Job item:
Retype each of the records below word for word, but leave out the pictures.
+===+
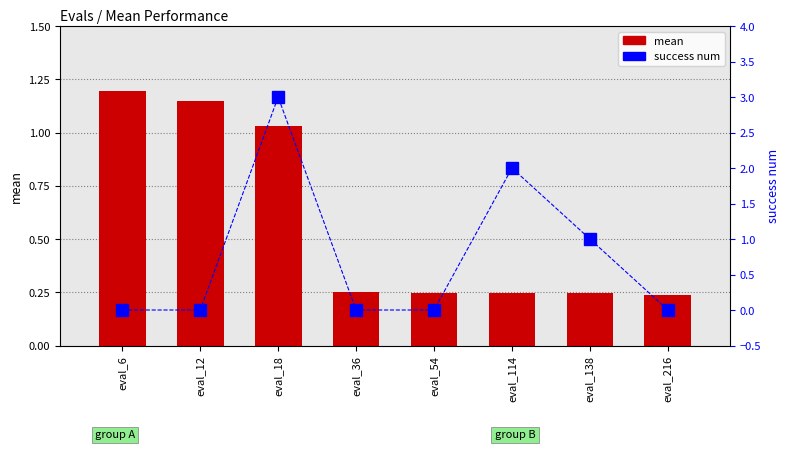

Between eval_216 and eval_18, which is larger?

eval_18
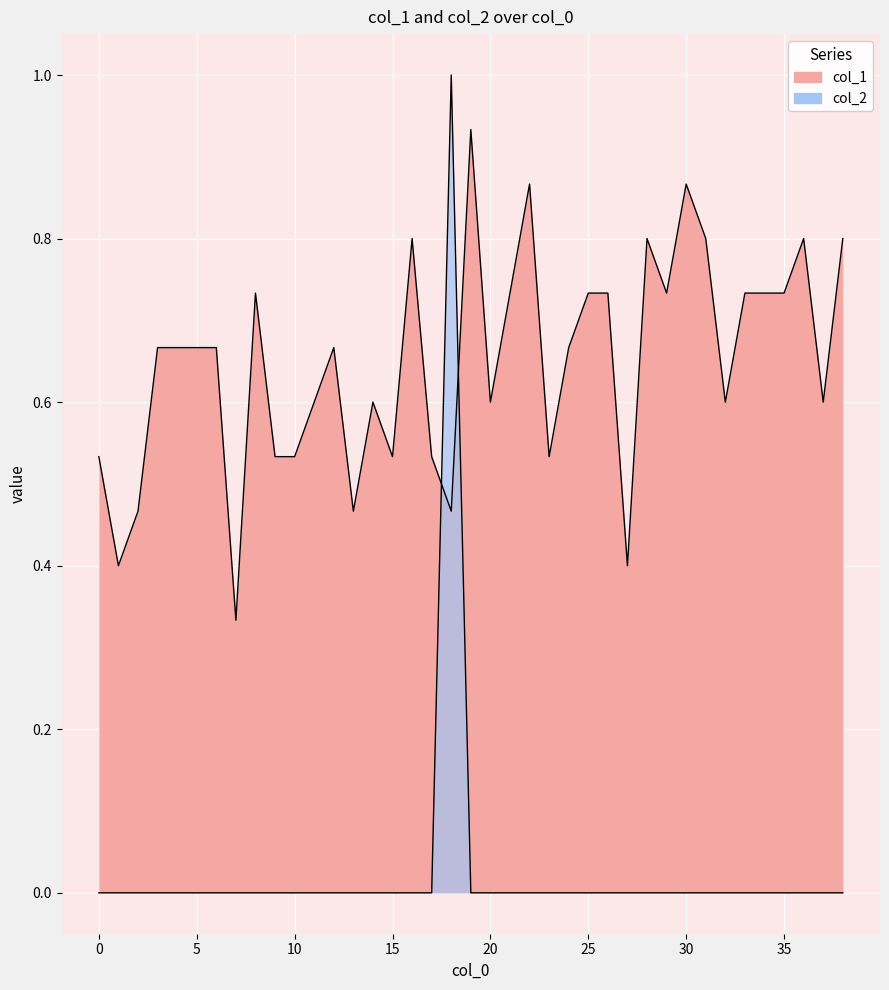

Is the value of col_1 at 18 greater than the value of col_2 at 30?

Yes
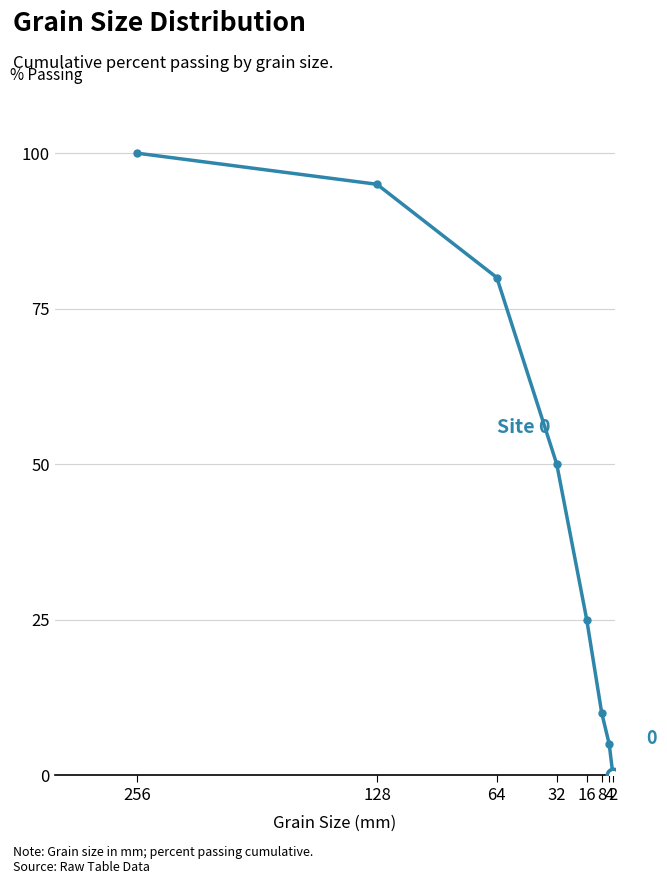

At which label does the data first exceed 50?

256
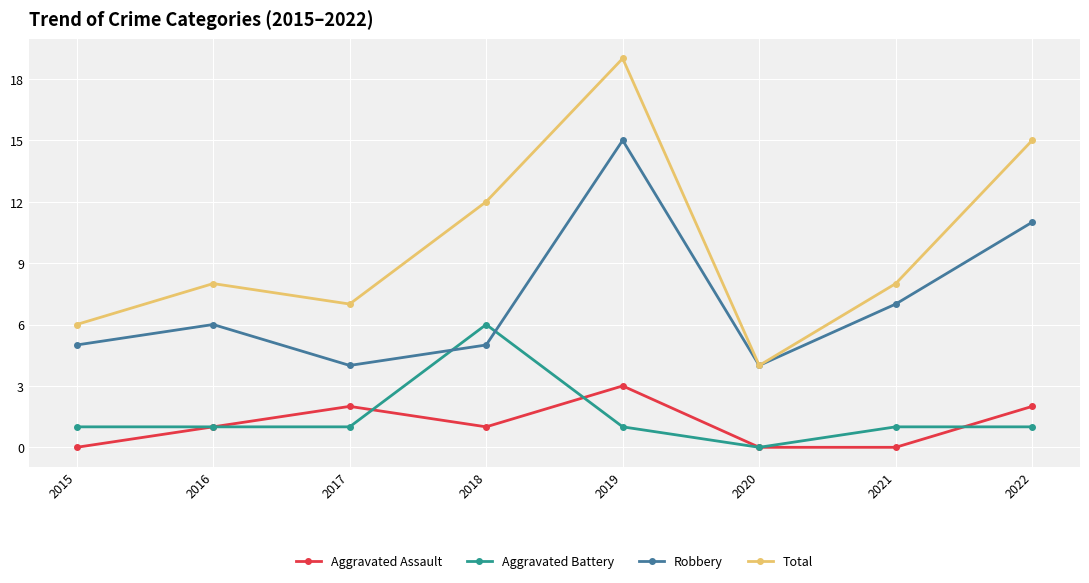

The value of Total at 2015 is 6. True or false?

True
+===+
Response area:
Between eval_216 and eval_18, which is larger?

eval_18

Is the value of col_1 at 18 greater than the value of col_2 at 30?

Yes

At which label does the data first exceed 50?

256

The value of Total at 2015 is 6. True or false?

True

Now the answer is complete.